Monday, May 09, 2005

Memories of Buffalo... The recent stories about the Buffalo Fireman who regained his memory , and the proposed sainthood of Father Baker brought back memories of second grade back at PS 68 on Westminster Avenue in Buffalo. The ultimate threat from a teacher - even in public school- was " if you're not good we'll send you to Father Bakers." Father Bakers was widely known in Buffalo children's culture as a correctional orphanage for bad boys. The threat had teeth, because we all knew that parents who had too much to handle could make arrangements to ship an errant son off to Father Bakers. Big boys in the neighborhood working on their cars in the back yard would regale us with tales of deprivation and whippings at Father Bakers. Once a year the Buffalo Courier Express featured a story about the yearly Christmas party at the orphanage, with pictures of thin little tykes getting toys, and the older boys getting socks. It was said the boys slept in dormitories, and wore hand me downs. We'd make fun of kids in the playground by saying they got their clothes from Father Bakers. Now that time has padded some distance on the Father Baker story - and a symbol of terror from my childhood is being exalted. What else is weird is seeing the "Our Lady of Victory Basilica " getting press. Our Lady of Victory Basilica is a huge Italianate over- the- top structure on the border between Buffalo and Lackawanna. Originally built in white marble, pollution from the steel plants and factories turned it bright yellow.

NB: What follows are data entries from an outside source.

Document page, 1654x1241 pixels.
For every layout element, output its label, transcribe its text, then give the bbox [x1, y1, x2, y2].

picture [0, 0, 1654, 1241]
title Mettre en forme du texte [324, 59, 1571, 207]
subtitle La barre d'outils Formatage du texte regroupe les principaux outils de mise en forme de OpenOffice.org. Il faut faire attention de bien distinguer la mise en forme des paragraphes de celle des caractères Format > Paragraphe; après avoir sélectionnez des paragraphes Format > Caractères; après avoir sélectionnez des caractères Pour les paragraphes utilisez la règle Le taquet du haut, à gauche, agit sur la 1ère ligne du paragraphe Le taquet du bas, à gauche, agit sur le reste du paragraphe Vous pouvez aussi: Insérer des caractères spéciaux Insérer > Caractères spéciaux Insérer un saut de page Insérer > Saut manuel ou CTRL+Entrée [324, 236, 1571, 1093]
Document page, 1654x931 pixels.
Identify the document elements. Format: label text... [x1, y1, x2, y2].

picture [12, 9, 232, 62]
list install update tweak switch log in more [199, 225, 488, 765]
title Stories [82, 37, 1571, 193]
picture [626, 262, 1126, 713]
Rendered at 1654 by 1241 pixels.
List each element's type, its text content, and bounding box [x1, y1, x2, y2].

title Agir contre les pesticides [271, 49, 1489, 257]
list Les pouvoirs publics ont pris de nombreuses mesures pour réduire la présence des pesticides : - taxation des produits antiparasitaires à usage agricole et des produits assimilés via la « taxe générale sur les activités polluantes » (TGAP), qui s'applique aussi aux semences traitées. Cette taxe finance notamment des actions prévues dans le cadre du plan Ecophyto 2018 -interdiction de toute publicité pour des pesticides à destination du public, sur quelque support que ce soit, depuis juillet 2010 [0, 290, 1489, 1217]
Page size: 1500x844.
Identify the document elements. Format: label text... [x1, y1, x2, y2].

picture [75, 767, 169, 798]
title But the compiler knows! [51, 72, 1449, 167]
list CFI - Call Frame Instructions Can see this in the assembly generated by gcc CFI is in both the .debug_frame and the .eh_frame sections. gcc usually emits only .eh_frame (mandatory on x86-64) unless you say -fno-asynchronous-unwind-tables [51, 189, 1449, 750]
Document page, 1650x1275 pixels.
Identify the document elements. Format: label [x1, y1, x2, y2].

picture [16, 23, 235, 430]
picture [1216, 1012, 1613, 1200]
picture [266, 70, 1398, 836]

The whole area was engulfed in a horrible stink from sulfide gas. The nearby Buffalo river was so polluted that it caught on fire. The surrounding Lackawanna and South Buffalo neighborhoods consisted of workers hovels - A cheap two story wood frame house built in the twenties would have a tunnel of two or three tiny shack like houses built on the back of each other, extending into the back yard and filling the entire lot. The area was so low class that nice people ignored the Basilica as a sort of a Folly. My father would take the route past it on the way to the beach when the lake road was blocked with traffic, and occasionally we would visit the South Park Conservatory and Gardens located across the street. When the steel plants and factories went out of business, the smell abated and people rediscovered the Basilica on Buffalo's south side as a pilgrimage destination. The trip is actually enjoyable, and you can get world class "Beef on Weck" while you're there.